§ Tasks:
1) Please reproduce part of the Shek Lei South constituency text, beginning at the words "Current constituency" and stopping after "population of 19,678.".
2) According to the Shek Lei South constituency text, what was the constituency previously called?

- Boundary of Shek Lei South in Kwai Tsing District
- District: Kwai Tsing
- Legislative Council constituency: New Territories South West
- Population: 19,678 (2019)
- Electorate: 11,792 (2019)

Current constituency
- Created: 1994
- Number of members: One
- Member: vacant

= Shek Lei South (constituency) =

One of the 31 constituencies of the Kwai Tsing

Shek Lei South, previously Shek Lei Extension, is one of the 31 constituencies of the Kwai Tsing District Council in Hong Kong. The seat elects one member of the council every four years. It was first created in the 1994 elections. Its boundary is loosely based on part of Shek Lei (I) Estate, part of Shek Lei (II) Estate and Yi Fung Court in Shek Lei with estimated population of 19,678.

Stored items:
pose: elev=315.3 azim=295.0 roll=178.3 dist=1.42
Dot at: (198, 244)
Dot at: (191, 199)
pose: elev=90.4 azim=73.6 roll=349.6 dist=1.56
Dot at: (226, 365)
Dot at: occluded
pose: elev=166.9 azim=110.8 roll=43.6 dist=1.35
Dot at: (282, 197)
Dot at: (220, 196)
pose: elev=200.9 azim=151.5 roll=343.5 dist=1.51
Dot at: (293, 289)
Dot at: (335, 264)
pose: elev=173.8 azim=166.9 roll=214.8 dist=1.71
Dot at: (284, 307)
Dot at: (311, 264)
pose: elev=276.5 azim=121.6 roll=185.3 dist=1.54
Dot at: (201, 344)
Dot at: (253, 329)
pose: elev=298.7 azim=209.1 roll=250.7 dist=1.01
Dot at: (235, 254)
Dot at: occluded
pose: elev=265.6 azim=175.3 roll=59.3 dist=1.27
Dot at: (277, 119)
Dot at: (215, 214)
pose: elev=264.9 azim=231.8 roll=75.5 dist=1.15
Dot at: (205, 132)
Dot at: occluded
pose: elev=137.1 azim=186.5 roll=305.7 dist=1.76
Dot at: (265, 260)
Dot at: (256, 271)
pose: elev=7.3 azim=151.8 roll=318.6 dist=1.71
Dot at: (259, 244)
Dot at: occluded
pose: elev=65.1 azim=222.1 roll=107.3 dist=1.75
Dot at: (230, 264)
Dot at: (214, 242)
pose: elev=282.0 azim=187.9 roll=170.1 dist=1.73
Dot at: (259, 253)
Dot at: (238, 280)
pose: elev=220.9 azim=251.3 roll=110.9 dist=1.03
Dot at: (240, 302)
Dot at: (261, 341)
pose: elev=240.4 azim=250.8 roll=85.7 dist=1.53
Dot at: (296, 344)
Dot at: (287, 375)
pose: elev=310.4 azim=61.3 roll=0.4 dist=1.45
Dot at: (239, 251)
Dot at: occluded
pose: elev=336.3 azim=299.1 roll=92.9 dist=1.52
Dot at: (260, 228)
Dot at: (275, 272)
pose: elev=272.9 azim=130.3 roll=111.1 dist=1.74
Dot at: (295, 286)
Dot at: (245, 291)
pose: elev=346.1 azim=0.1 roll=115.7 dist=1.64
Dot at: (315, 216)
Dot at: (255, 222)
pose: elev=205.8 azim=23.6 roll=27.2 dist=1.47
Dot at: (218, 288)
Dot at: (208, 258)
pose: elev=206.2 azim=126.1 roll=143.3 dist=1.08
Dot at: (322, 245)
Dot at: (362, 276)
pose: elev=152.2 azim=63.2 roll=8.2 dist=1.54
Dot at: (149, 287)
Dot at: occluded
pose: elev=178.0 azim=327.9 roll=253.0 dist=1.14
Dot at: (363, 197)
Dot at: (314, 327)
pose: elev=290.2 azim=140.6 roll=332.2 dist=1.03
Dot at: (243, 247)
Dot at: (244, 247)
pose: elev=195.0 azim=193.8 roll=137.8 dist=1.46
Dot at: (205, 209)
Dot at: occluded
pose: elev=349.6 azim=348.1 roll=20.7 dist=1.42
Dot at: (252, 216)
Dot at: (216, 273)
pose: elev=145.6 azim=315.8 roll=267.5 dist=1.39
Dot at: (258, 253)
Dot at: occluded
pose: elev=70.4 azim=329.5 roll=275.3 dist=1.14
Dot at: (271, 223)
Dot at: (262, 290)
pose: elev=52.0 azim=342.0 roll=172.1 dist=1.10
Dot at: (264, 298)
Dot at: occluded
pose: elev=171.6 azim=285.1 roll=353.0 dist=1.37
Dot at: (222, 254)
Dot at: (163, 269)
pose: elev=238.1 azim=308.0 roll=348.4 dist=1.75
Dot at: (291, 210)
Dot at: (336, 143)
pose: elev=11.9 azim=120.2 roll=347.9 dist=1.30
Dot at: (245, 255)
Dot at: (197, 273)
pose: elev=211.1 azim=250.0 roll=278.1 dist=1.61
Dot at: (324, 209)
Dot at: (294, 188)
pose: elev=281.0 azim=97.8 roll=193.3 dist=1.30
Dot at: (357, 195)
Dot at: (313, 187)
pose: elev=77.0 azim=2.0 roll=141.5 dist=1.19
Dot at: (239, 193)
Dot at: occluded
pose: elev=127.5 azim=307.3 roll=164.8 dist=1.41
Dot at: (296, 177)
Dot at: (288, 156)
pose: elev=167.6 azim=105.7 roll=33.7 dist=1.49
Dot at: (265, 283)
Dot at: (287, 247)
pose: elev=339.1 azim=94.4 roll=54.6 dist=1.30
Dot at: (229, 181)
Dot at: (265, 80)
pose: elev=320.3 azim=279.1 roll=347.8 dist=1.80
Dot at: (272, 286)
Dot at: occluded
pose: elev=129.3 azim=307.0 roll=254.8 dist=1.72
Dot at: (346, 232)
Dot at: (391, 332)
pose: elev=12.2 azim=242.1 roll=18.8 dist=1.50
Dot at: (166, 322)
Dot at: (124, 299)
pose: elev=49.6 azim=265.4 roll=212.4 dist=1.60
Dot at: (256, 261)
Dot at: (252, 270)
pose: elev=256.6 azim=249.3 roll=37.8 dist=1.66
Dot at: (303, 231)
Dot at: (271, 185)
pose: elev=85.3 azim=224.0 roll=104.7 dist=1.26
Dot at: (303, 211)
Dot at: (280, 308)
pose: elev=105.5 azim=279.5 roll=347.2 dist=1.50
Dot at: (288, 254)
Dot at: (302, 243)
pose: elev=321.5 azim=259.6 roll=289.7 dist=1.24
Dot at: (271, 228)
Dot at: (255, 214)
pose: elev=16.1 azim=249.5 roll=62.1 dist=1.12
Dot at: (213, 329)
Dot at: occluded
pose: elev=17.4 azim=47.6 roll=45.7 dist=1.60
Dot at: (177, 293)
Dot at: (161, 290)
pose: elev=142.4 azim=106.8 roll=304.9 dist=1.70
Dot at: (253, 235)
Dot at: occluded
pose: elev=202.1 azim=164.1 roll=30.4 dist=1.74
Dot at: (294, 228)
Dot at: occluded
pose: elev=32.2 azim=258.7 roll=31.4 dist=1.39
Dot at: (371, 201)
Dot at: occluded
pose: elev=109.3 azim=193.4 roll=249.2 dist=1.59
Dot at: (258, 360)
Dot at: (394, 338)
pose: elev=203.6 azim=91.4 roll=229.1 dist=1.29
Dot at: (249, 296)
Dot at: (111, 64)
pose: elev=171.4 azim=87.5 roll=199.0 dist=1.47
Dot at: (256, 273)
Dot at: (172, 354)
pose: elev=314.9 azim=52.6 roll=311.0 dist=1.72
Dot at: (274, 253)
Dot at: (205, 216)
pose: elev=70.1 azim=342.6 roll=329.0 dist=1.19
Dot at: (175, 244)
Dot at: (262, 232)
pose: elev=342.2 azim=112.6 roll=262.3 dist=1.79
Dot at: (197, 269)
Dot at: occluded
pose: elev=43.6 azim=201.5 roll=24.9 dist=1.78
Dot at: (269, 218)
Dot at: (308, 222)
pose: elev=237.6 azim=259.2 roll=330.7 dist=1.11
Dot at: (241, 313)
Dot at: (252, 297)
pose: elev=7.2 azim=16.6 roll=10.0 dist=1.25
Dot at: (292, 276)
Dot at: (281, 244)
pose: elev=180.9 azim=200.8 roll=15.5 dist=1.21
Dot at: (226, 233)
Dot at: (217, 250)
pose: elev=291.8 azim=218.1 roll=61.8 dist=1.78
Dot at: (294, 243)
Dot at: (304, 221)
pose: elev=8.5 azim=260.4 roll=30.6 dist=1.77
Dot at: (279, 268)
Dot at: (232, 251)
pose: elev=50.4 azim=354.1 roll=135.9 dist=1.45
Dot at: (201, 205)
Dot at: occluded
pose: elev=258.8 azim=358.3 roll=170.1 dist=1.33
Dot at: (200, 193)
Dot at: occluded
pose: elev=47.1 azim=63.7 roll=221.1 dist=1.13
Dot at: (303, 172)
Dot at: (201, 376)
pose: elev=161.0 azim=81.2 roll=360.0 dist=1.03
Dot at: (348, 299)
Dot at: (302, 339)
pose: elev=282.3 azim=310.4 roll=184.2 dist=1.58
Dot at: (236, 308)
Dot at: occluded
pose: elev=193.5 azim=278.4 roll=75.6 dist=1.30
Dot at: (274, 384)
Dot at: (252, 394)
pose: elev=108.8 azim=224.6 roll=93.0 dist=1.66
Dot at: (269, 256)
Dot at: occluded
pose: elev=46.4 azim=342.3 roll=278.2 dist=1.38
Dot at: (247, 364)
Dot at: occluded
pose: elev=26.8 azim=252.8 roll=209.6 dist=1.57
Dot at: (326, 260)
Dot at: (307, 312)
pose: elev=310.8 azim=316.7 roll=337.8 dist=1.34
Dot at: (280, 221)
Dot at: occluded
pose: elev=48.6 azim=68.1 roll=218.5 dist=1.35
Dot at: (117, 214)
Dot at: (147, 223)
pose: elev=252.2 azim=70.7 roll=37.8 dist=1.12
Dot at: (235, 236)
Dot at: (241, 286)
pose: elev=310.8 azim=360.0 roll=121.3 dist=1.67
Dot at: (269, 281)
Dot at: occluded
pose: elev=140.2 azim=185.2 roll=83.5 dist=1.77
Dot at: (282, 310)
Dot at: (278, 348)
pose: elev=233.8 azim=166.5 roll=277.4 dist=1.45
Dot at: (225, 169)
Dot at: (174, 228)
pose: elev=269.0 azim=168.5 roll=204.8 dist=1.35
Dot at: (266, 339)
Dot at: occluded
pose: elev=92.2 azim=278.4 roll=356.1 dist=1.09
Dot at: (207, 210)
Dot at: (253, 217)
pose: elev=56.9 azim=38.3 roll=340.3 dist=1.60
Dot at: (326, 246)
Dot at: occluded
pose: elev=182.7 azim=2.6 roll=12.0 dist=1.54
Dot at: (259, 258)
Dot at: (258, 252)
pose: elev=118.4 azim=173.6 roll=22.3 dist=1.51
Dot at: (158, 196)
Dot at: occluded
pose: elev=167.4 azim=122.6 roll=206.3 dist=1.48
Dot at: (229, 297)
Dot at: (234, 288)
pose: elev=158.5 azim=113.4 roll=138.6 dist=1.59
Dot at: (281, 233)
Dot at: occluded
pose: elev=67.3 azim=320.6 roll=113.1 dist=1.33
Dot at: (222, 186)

§ Solutions:
1)
Current constituency
- Created: 1994
- Number of members: One
- Member: vacant

= Shek Lei South (constituency) =

One of the 31 constituencies of the Kwai Tsing

Shek Lei South, previously Shek Lei Extension, is one of the 31 constituencies of the Kwai Tsing District Council in Hong Kong. The seat elects one member of the council every four years. It was first created in the 1994 elections. Its boundary is loosely based on part of Shek Lei (I) Estate, part of Shek Lei (II) Estate and Yi Fung Court in Shek Lei with estimated population of 19,678.

2) Shek Lei Extension